He grunted and disappeared through a door at the far end of the room. Ricky attempted a conversation with Miss Harkness but got nowhere with it. She said something inaudible and retired upon a stereo system where she made a choice and released a cacophony.

Mr. Jones returned. He dropped onto a sort of divan bed covered with what looked like a horse rug. He seemed to be inexplicably excited.

“Take a chair,” he yelled at Ricky.

Ricky took an armchair, misjudging the distance between his person and the seat, which, having lost its springs, thudded heavily on the floor. He landed in a ludicrous position, his knees level with his ears. Mr. Jones and Miss Harkness burst into raucous laughter. Ricky painfully joined in — and they immediately stopped.

He stretched out his legs and began to look about him. Syd’s place was a “pad,” all right.

As far as he could make out in the restricted lighting provided by two naked and dirty bulbs, he was in the front of a dilapidated cottage whose rooms had been knocked together. The end where he found himself was occupied by a bench bearing a conglomeration of painter’s materials. Canvases were ranged along the walls, including a work which seemed to have been inspired by Miss Harkness herself or at least by her breeches, which were represented with unexpected realism.

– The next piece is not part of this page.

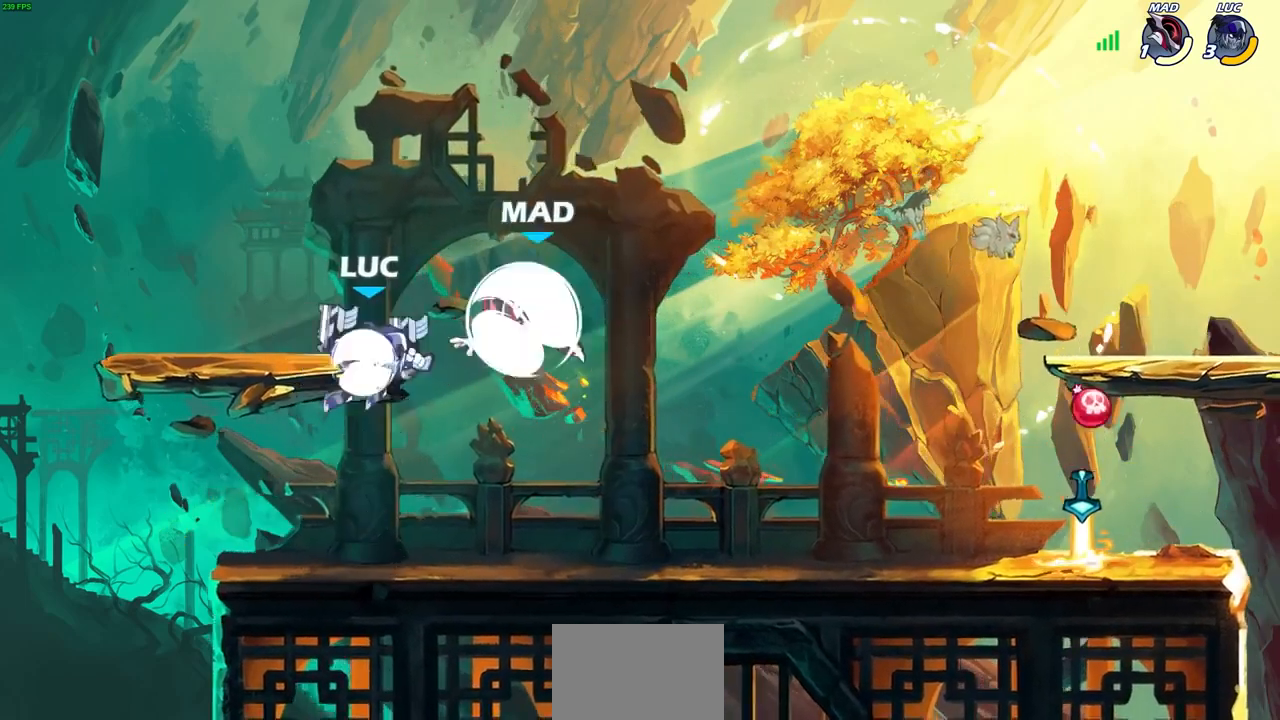
{"buttons": ["SQUARE"], "left_stick": "center", "right_stick": "center", "events": [[33, "SQUARE", "down"], [133, "R2", "up"], [133, "SQUARE", "up"], [233, "SQUARE", "down"], [333, "SQUARE", "up"], [433, "SQUARE", "down"]]}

The rest of the room was occupied by the divan bed, chairs, a filthy sink, a color television, and the stereo components. A certain creeping smell as of defective drainage was overlaid by the familiar pungency of turpentine, oil, and lead.

Ricky began to ask himself a series of unanswerable questions. Why had Miss Harkness decided against L’Espérance? Was Mr. Jones the father of her child? How did Mr. Jones contrive to support an existence combining extremes of squalor with color television and highly sophisticated stereo equipment? How good or how bad was Mr. Jones’s painting?

As if in answer to this last conundrum, Mr. Jones got up and began to put a succession of canvases on the easel, presumably for Ricky to look at.

This was a familiar procedure for Ricky. For as long as he could remember, young painters, fortified by an introduction or propelled by their own hardihood, would bring their works to his mother and prop them up for her astringent consideration. Ricky hoped he had learned to look at pictures in the right way but he had never learned to talk easily about them, and in his experience the painters themselves, good or bad, were as a rule extremely inarticulate. Perhaps, in this respect, Mr. Jones’s formidable silences were merely occupational characteristics.

But what would Troy, Ricky’s mother, have said about the paintings? Mr. Jones had skipped through a tidy sequence of styles. As representation retired before abstraction and abstraction yielded to collage and collage to surrealism, Ricky fancied he could hear her crisp dismissal: “Not much cop, I’m afraid, poor chap.”

The exhibition and the pop music came to an end and Mr. Jones’s high spirits seemed to die with them. In the deafening silence that followed Ricky felt he had to speak. He said, “Thank you very much for letting me see them.”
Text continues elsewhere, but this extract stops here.